To achieve the primary objectives requires

  1. collection and analysis of new data, in particular new types of data such as naturally occurring stable and radioactive isotopes found in groundwater;
  2. exhaustive review of existing literature and interpretative work;
  3. development of comprehensive concepts that integrate geologic, hydrologic, and water-quality data;
  4. testing of these concepts with a regional groundwater flow model; and (5) evaluating regional water-management questions with a simulation-optimization model.

The study involves five phases with each phase focusing on a specific coastal drainage basin. Data collection and analysis are parallel between phases, but each phase can be tailored to answer specific local questions for different cooperating agencies.
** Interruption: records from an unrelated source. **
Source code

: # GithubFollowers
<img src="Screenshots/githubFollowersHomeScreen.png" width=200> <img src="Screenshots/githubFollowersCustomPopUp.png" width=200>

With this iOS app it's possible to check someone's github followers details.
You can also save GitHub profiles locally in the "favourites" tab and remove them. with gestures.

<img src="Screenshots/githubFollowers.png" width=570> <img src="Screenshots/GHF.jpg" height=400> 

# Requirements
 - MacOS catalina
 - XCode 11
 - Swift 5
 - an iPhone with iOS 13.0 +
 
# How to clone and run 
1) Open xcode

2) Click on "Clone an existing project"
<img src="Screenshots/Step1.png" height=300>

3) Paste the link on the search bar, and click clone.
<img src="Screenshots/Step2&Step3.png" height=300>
  • Phase I, which has been funded since 2001 by the Sweetwater Authority, focuses on the Sweetwater River drainage basin.
  • Phase II, which was funded beginning in FY2008 via the Otay Water District, focuses on the Otay River drainage basin.
  • Phase III, which has been funded since 2003 by the City of San Diego, focuses on the San Diego River drainage basin.
  • Phase IV, which received initial funding in FY2007 from the City of San Diego, focuses on the San Dieguito River drainage basin. Phase V, which has been funded modestly via the Sweetwater Authority and City of San Diego, focuses on the Tijuana River drainage basin.
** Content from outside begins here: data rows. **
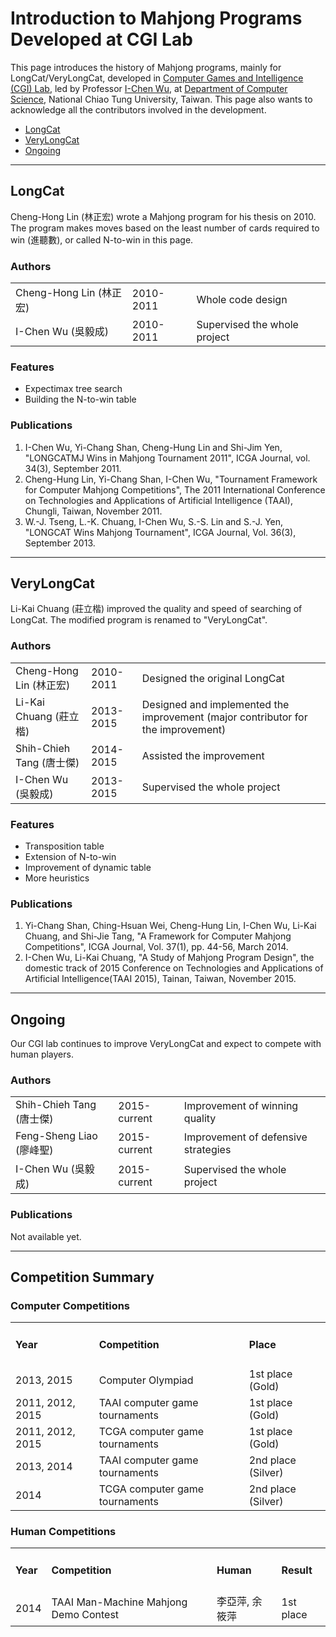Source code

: # Introduction to Mahjong Programs Developed at CGI Lab

This page introduces the history of Mahjong programs, mainly for LongCat/VeryLongCat, developed in [Computer Games and Intelligence (CGI) Lab][cgi_lab], led by Professor [I-Chen Wu][icwu], at [Department of Computer Science][nctu_cs], National Chiao Tung University, Taiwan. This page also wants to acknowledge all the contributors involved in the development.

- [LongCat](#longcat)
- [VeryLongCat](#verylongcat)
- [Ongoing](#ongoing)

---

## LongCat

Cheng-Hong Lin (林正宏) wrote a Mahjong program for his thesis on 2010. The program makes moves based on the least number of cards required to win (進聽數), or called N-to-win in this page.

### Authors

<table>
<tbody>
<tr>
<td>Cheng-Hong Lin (林正宏)</td>
<td>2010-2011</td>
<td>Whole code design</td>
</tr>
<tr>
<td>I-Chen Wu (吳毅成)</td>
<td>2010-2011</td>
<td>Supervised the whole project</td>
</tr>
</tbody>
</table>

### Features

- Expectimax tree search
- Building the N-to-win table

### Publications

1. I-Chen Wu, Yi-Chang Shan, Cheng-Hung Lin and Shi-Jim Yen, "LONGCATMJ Wins in Mahjong Tournament 2011", ICGA Journal, vol. 34(3), September 2011.
1. Cheng-Hung Lin, Yi-Chang Shan, I-Chen Wu, "Tournament Framework for Computer Mahjong Competitions", The 2011 International Conference on Technologies and Applications of Artificial Intelligence (TAAI), Chungli, Taiwan, November 2011.
1. W.-J. Tseng, L.-K. Chuang, I-Chen Wu, S.-S. Lin and S.-J. Yen, "LONGCAT Wins Mahjong Tournament", ICGA Journal, Vol. 36(3), September 2013.

---

## VeryLongCat

Li-Kai Chuang (莊立楷) improved the quality and speed of searching of LongCat. The modified program is renamed to "VeryLongCat".

### Authors

<table>
<tbody>
<tr>
<td>Cheng-Hong Lin (林正宏)</td>
<td>2010-2011</td>
<td>Designed the original LongCat</td>
</tr>
<tr>
<td>Li-Kai Chuang (莊立楷)</td>
<td>2013-2015</td>
<td>Designed and implemented the improvement (major contributor for the improvement)</td>
</tr>
<tr>
<td>Shih-Chieh Tang (唐士傑)</td>
<td>2014-2015</td>
<td>Assisted the improvement</td>
</tr>
<tr>
<td>I-Chen Wu (吳毅成)</td>
<td>2013-2015</td>
<td>Supervised the whole project</td>
</tr>
</tbody>
</table>

### Features

- Transposition table
- Extension of N-to-win
- Improvement of dynamic table
- More heuristics

### Publications

1. Yi-Chang Shan, Ching-Hsuan Wei, Cheng-Hung Lin, I-Chen Wu, Li-Kai Chuang, and Shi-Jie Tang, "A Framework for Computer Mahjong Competitions", ICGA Journal, Vol. 37(1), pp. 44-56, March 2014.
1. I-Chen Wu, Li-Kai Chuang, "A Study of Mahjong Program Design", the domestic track of 2015 Conference on Technologies and Applications of Artificial Intelligence(TAAI 2015), Tainan, Taiwan, November 2015.

---

## Ongoing

Our CGI lab continues to improve VeryLongCat and expect to compete with human players.

### Authors

<table>
<tbody>
<tr>
<td>Shih-Chieh Tang (唐士傑)</td>
<td>2015-current</td>
<td>Improvement of winning quality</td>
</tr>
<tr>
<td>Feng-Sheng Liao (廖峰聖)</td>
<td>2015-current</td>
<td>Improvement of defensive strategies</td>
</tr>
<tr>
<td>I-Chen Wu (吳毅成)</td>
<td>2015-current</td>
<td>Supervised the whole project</td>
</tr>
</tbody>
</table>

### Publications

Not available yet.

---

## Competition Summary

### Computer Competitions

<table>
<tbody>
<tr>
<td><h4>Year</h4></td>
<td><h4>Competition</h4></td>
<td><h4>Place</h4></td>
</tr>
<tr>
<td>2013, 2015</td>
<td>Computer Olympiad</td>
<td>1st place (Gold)</td>
</tr>
<tr>
<td>2011, 2012, 2015</td>
<td>TAAI computer game tournaments</td>
<td>1st place (Gold)</td>
</tr>
<tr>
<td>2011, 2012, 2015</td>
<td>TCGA computer game tournaments</td>
<td>1st place (Gold)</td>
</tr>
<tr>
<td>2013, 2014</td>
<td>TAAI computer game tournaments</td>
<td>2nd place (Silver)</td>
</tr>
<tr>
<td>2014</td>
<td>TCGA computer game tournaments</td>
<td>2nd place (Silver)</td>
</tr>
</tbody>
</table>

### Human Competitions

<table>
<tbody>
<tr>
<td><h4>Year</h4></td>
<td><h4>Competition</h4></td>
<td><h4>Human</h4></td>
<td><h4>Result</h4></td>
</tr>
<tr>
<td>2014</td>
<td>TAAI Man-Machine Mahjong Demo Contest</td>
<td>李亞萍, 余筱萍</td>
<td>1st place</td>
</tr>
</tbody>
</table>

[icwu]: ..
[cgi_lab]: http://www.aigames.nctu.edu.tw/
[nctu_cs]: https://www.cs.nctu.edu.tw/cswebsite/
Ongoing reporting of data and results is being done via a project website, presentations, and short reports. At the end of the study, a comprehensive USGS Professional Paper will summarize results for the overall study.

 

Learn More about the San Diego Hydrogeology Project >>

Since the project’s inception in August 2001, the primary focus has been collection of data. More than 50 surface-water-quality samples have been taken from streams throughout the five drainage basins with the goal of identifying the interaction between surface-water and groundwater. Seven multiple-depth monitoring wells have been drilled to depths of about 1,500 feet, and two additional multiple-depth wells have been rehabilitated and sampled for water quality. About 80 groundwater-quality samples have been collected from these multiple-depth wells, as depth-dependent samples from production wells, and as bulk samples from production wells. An additional 50 groundwater-quality samples were obtained via the state-funded GAMA program. Preliminary geochemical analysis of the groundwater-quality samples is ongoing, and results were presented at a national USGS water-quality conference. A preliminary groundwater-flow model was developed for the area of phases I, II, III, and V.

 

Statistics

(as of January, 2014)

Area

  • Total study area: 3123 square miles
  • Offshore area: 622 square miles

USGS installed multiple-depth wells

  • 16 sites; 77 wells

Water-quality sampled since August, 2001

  • Surface-water sites: 49
  • Lake sites: 8
  • Spring sites: 1
  • Groundwater sites: 148
  • Total samples, about 3000 available in publicly accessible database. Most groundwater sites are sampled 1-2 times; some lake sites are sampled hundreds of times.